=== Data ===
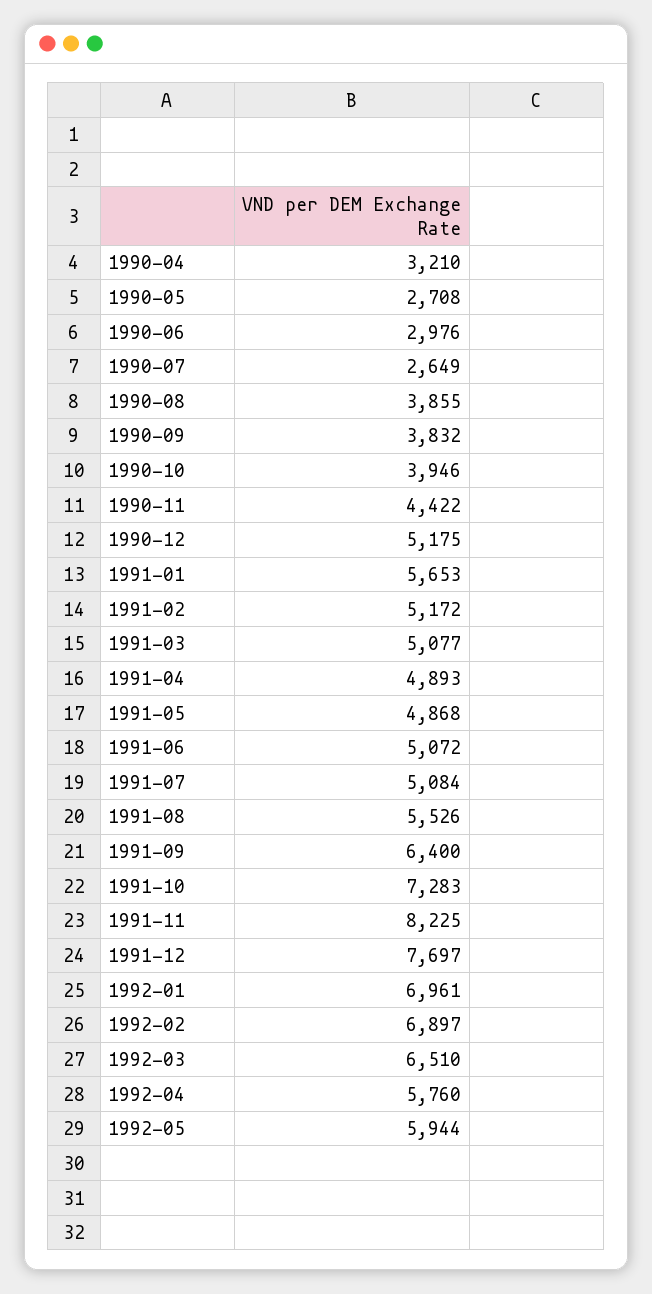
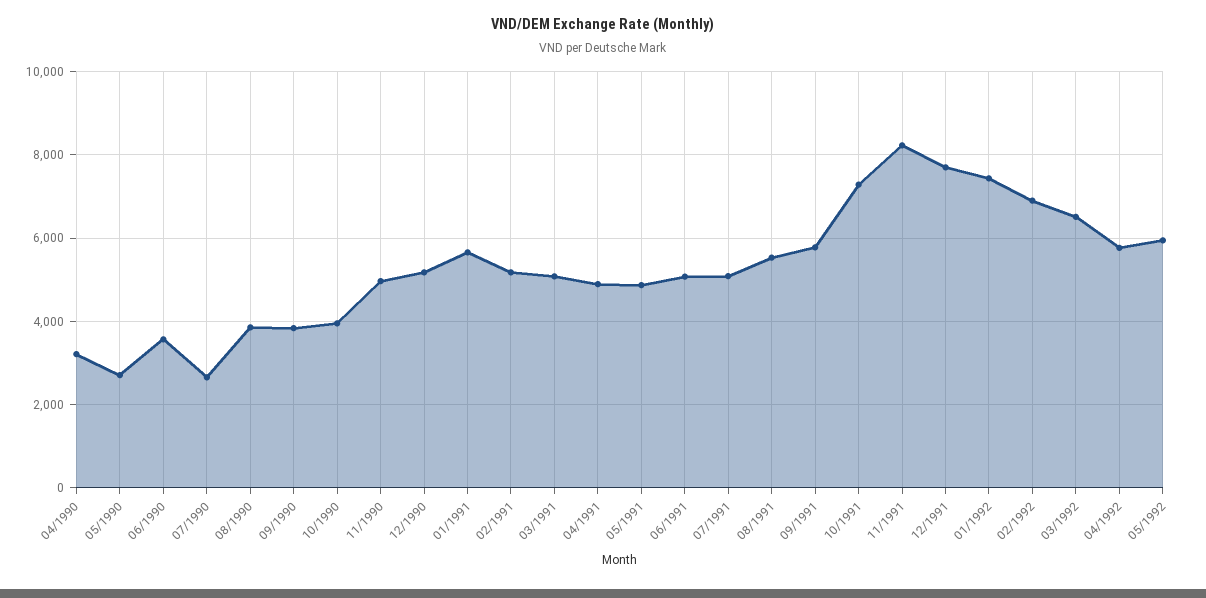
  {
    "1990-04": 3210,
    "1990-05": 2708,
-   "1990-06": 2976,
+   "1990-06": 3600,
    "1990-07": 2649,
    "1990-08": 3855,
    "1990-09": 3832,
    "1990-10": 3946,
-   "1990-11": 4422,
+   "1990-11": 5000,
    "1990-12": 5175,
    "1991-01": 5653,
    "1991-02": 5172,
    "1991-03": 5077,
    "1991-04": 4893,
    "1991-05": 4868,
    "1991-06": 5072,
    "1991-07": 5084,
    "1991-08": 5526,
-   "1991-09": 6400,
+   "1991-09": 5800,
    "1991-10": 7283,
    "1991-11": 8225,
    "1991-12": 7697,
-   "1992-01": 6961,
+   "1992-01": 7400,
    "1992-02": 6897,
    "1992-03": 6510,
    "1992-04": 5760,
    "1992-05": 5944
  }

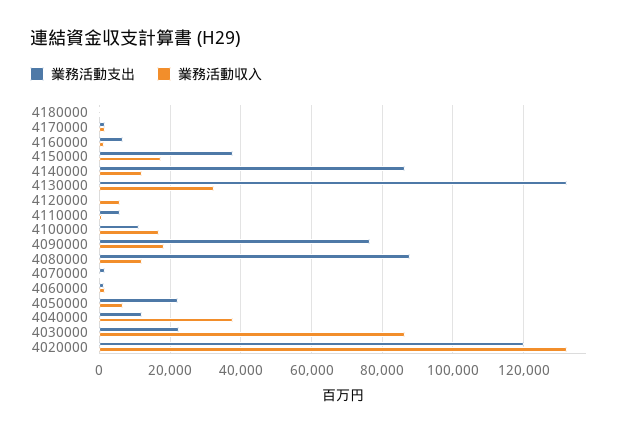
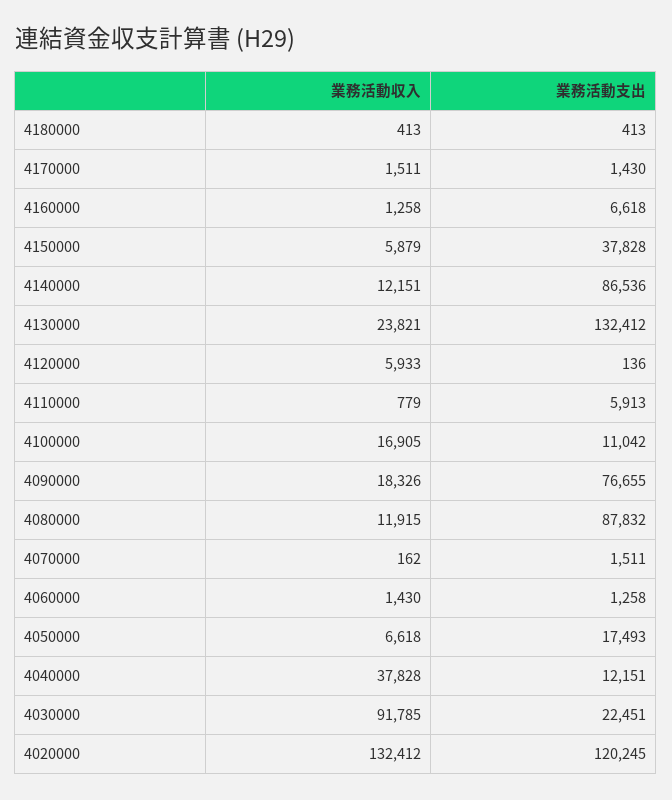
  {
    "業務活動支出": {
      "4180000": 413,
      "4170000": 1430,
      "4160000": 6618,
      "4150000": 37828,
      "4140000": 86536,
      "4130000": 132412,
      "4120000": 136,
      "4110000": 5913,
      "4100000": 11042,
      "4090000": 76655,
      "4080000": 87832,
      "4070000": 1511,
      "4060000": 1258,
-     "4050000": 22000,
+     "4050000": 17493,
      "4040000": 12151,
      "4030000": 22451,
      "4020000": 120245
    },
    "業務活動収入": {
      "4180000": 413,
      "4170000": 1511,
      "4160000": 1258,
-     "4150000": 18000,
+     "4150000": 5879,
      "4140000": 12151,
-     "4130000": 32000,
+     "4130000": 23821,
      "4120000": 5933,
      "4110000": 779,
      "4100000": 16905,
      "4090000": 18326,
      "4080000": 11915,
      "4070000": 162,
      "4060000": 1430,
      "4050000": 6618,
      "4040000": 37828,
-     "4030000": 86000,
+     "4030000": 91785,
      "4020000": 132412
    }
  }

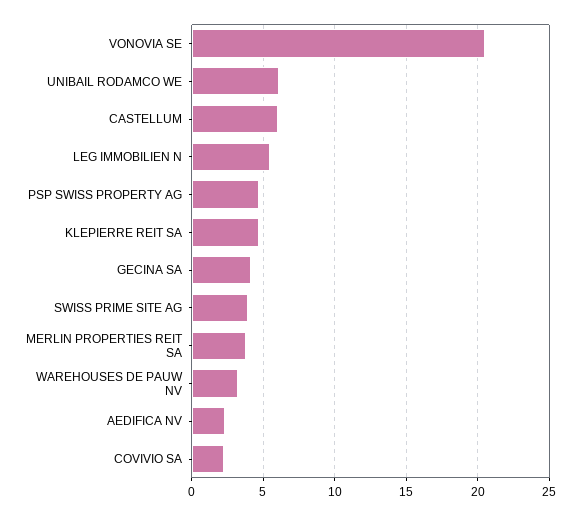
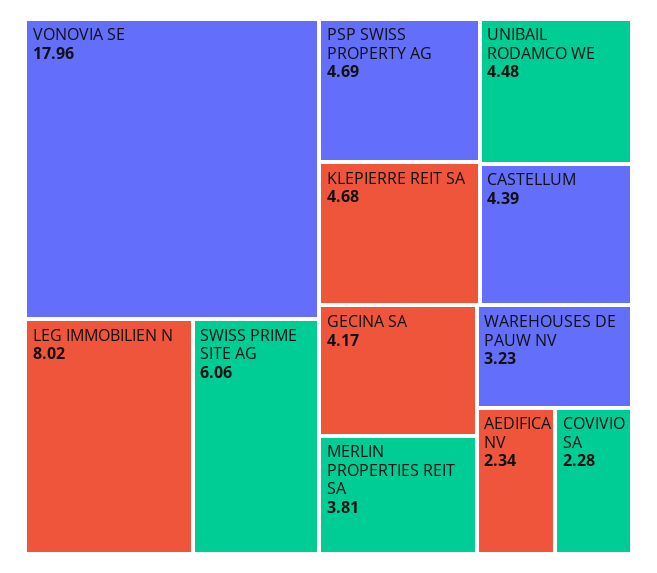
  {
-   "VONOVIA SE": 20.5,
+   "VONOVIA SE": 17.96,
-   "UNIBAIL RODAMCO WE": 6,
+   "UNIBAIL RODAMCO WE": 4.48,
-   "CASTELLUM": 6,
+   "CASTELLUM": 4.39,
-   "LEG IMMOBILIEN N": 5.5,
+   "LEG IMMOBILIEN N": 8.02,
    "PSP SWISS PROPERTY AG": 4.69,
    "KLEPIERRE REIT SA": 4.68,
    "GECINA SA": 4.17,
-   "SWISS PRIME SITE AG": 4,
+   "SWISS PRIME SITE AG": 6.06,
    "MERLIN PROPERTIES REIT SA": 3.81,
    "WAREHOUSES DE PAUW NV": 3.23,
    "AEDIFICA NV": 2.34,
    "COVIVIO SA": 2.28
  }

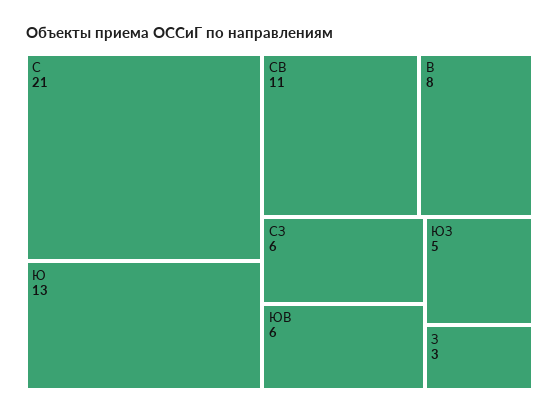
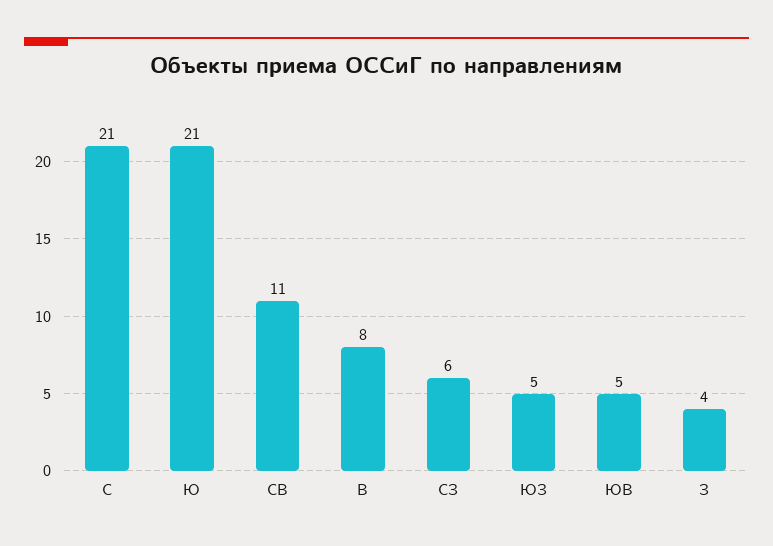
  {
    "С": 21,
-   "Ю": 13,
+   "Ю": 21,
    "СВ": 11,
    "В": 8,
    "СЗ": 6,
-   "ЮВ": 6,
+   "ЮВ": 5,
    "ЮЗ": 5,
-   "З": 3
+   "З": 4
  }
===
→ **Work to complete**
Tell me how many lines in the records above include the word "UNIBAIL"; the number is all that is needed.

→ **Exercise answer**
2